**Supplied records**

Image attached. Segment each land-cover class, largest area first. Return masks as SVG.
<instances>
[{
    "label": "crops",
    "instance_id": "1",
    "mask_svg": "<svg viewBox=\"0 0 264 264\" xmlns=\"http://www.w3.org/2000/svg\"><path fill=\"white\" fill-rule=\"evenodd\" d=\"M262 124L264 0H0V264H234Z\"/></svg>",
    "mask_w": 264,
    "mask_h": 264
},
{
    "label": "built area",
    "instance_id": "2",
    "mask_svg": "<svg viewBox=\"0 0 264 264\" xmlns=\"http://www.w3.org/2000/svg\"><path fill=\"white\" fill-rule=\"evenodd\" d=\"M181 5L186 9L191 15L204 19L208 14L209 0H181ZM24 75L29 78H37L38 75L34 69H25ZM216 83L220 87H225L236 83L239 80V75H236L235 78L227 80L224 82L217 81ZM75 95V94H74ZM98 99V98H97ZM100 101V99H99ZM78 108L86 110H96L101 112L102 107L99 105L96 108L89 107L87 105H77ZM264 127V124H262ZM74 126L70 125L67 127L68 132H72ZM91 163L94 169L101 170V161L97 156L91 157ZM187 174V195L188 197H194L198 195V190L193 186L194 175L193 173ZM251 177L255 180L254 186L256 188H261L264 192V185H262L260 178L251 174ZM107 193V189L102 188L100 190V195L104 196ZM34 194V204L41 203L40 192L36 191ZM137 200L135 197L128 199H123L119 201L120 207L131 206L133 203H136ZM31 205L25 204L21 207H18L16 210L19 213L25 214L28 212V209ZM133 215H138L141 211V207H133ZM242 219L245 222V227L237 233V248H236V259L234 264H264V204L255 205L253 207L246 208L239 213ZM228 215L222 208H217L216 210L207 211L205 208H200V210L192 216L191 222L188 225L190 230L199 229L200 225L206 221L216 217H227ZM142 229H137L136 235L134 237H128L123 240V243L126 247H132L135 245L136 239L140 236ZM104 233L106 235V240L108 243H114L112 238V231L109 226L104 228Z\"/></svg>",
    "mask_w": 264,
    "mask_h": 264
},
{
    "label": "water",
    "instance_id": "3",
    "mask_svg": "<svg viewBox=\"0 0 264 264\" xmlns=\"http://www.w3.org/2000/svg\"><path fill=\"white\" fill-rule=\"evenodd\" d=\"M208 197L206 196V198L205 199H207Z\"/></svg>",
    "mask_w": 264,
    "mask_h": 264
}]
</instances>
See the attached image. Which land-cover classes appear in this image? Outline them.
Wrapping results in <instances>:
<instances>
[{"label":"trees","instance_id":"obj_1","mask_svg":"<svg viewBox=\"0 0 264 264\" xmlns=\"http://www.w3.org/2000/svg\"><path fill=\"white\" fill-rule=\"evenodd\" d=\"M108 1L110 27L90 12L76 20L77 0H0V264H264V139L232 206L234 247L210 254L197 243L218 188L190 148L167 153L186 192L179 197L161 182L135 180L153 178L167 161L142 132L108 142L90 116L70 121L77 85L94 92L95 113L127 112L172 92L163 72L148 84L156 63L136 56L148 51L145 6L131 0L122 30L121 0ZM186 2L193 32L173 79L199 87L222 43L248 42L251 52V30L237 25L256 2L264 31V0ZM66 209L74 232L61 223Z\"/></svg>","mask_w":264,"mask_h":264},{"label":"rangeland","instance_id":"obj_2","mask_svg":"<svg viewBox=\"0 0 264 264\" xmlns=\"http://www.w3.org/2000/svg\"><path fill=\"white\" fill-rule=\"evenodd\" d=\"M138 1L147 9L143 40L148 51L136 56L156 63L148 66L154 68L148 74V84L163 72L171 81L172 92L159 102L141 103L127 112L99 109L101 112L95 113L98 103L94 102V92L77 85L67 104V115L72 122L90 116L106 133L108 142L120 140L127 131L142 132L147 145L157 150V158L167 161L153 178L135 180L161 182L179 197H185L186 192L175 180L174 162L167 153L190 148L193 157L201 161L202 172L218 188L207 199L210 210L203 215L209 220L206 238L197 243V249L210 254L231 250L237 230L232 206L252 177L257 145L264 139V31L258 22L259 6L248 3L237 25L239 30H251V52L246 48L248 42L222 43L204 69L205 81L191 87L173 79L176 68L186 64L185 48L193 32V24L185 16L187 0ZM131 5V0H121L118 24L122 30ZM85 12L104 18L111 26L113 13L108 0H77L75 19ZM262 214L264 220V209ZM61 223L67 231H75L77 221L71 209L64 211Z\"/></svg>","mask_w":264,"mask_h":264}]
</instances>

**Objective**
Put the lines of the entries above into a JSON list of strings, one string per line with blank lines left out. Begin at the first line of the entries and stop after the line that has "Wrapping results in".

**Answer in full**
[
  "Image attached. Segment each land-cover class, largest area first. Return masks as SVG.",
  "<instances>",
  "[{",
  "    \"label\": \"crops\",",
  "    \"instance_id\": \"1\",",
  "    \"mask_svg\": \"<svg viewBox=\\\"0 0 264 264\\\" xmlns=\\\"http://www.w3.org/2000/svg\\\"><path fill=\\\"white\\\" fill-rule=\\\"evenodd\\\" d=\\\"M262 124L264 0H0V264H234Z\\\"/></svg>\",",
  "    \"mask_w\": 264,",
  "    \"mask_h\": 264",
  "},",
  "{",
  "    \"label\": \"built area\",",
  "    \"instance_id\": \"2\",",
  "    \"mask_svg\": \"<svg viewBox=\\\"0 0 264 264\\\" xmlns=\\\"http://www.w3.org/2000/svg\\\"><path fill=\\\"white\\\" fill-rule=\\\"evenodd\\\" d=\\\"M181 5L186 9L191 15L204 19L208 14L209 0H181ZM24 75L29 78H37L38 75L34 69H25ZM216 83L220 87H225L236 83L239 80V75H236L235 78L227 80L224 82L217 81ZM75 95V94H74ZM98 99V98H97ZM100 101V99H99ZM78 108L86 110H96L101 112L102 107L99 105L96 108L89 107L87 105H77ZM264 127V124H262ZM74 126L70 125L67 127L68 132H72ZM91 163L94 169L101 170V161L97 156L91 157ZM187 174V195L188 197H194L198 195V190L193 186L194 175L193 173ZM251 177L255 180L254 186L256 188H261L264 192V185H262L260 178L251 174ZM107 193V189L102 188L100 190V195L104 196ZM34 194V204L41 203L40 192L36 191ZM137 200L135 197L128 199H123L119 201L120 207L131 206L133 203H136ZM31 205L25 204L21 207H18L16 210L19 213L25 214L28 212V209ZM133 215H138L141 211V207H133ZM242 219L245 222V227L237 233V248H236V259L234 264H264V204L255 205L253 207L246 208L239 213ZM228 215L222 208H217L216 210L207 211L205 208H200V210L192 216L191 222L188 225L190 230L199 229L200 225L206 221L216 217H227ZM142 229H137L136 235L134 237H128L123 240V243L126 247H132L135 245L136 239L140 236ZM104 233L106 235V240L108 243H114L112 238V231L109 226L104 228Z\\\"/></svg>\",",
  "    \"mask_w\": 264,",
  "    \"mask_h\": 264",
  "},",
  "{",
  "    \"label\": \"water\",",
  "    \"instance_id\": \"3\",",
  "    \"mask_svg\": \"<svg viewBox=\\\"0 0 264 264\\\" xmlns=\\\"http://www.w3.org/2000/svg\\\"><path fill=\\\"white\\\" fill-rule=\\\"evenodd\\\" d=\\\"M208 197L206 196V198L205 199H207Z\\\"/></svg>\",",
  "    \"mask_w\": 264,",
  "    \"mask_h\": 264",
  "}]",
  "</instances>",
  "See the attached image. Which land-cover classes appear in this image? Outline them.",
  "Wrapping results in <instances>:"
]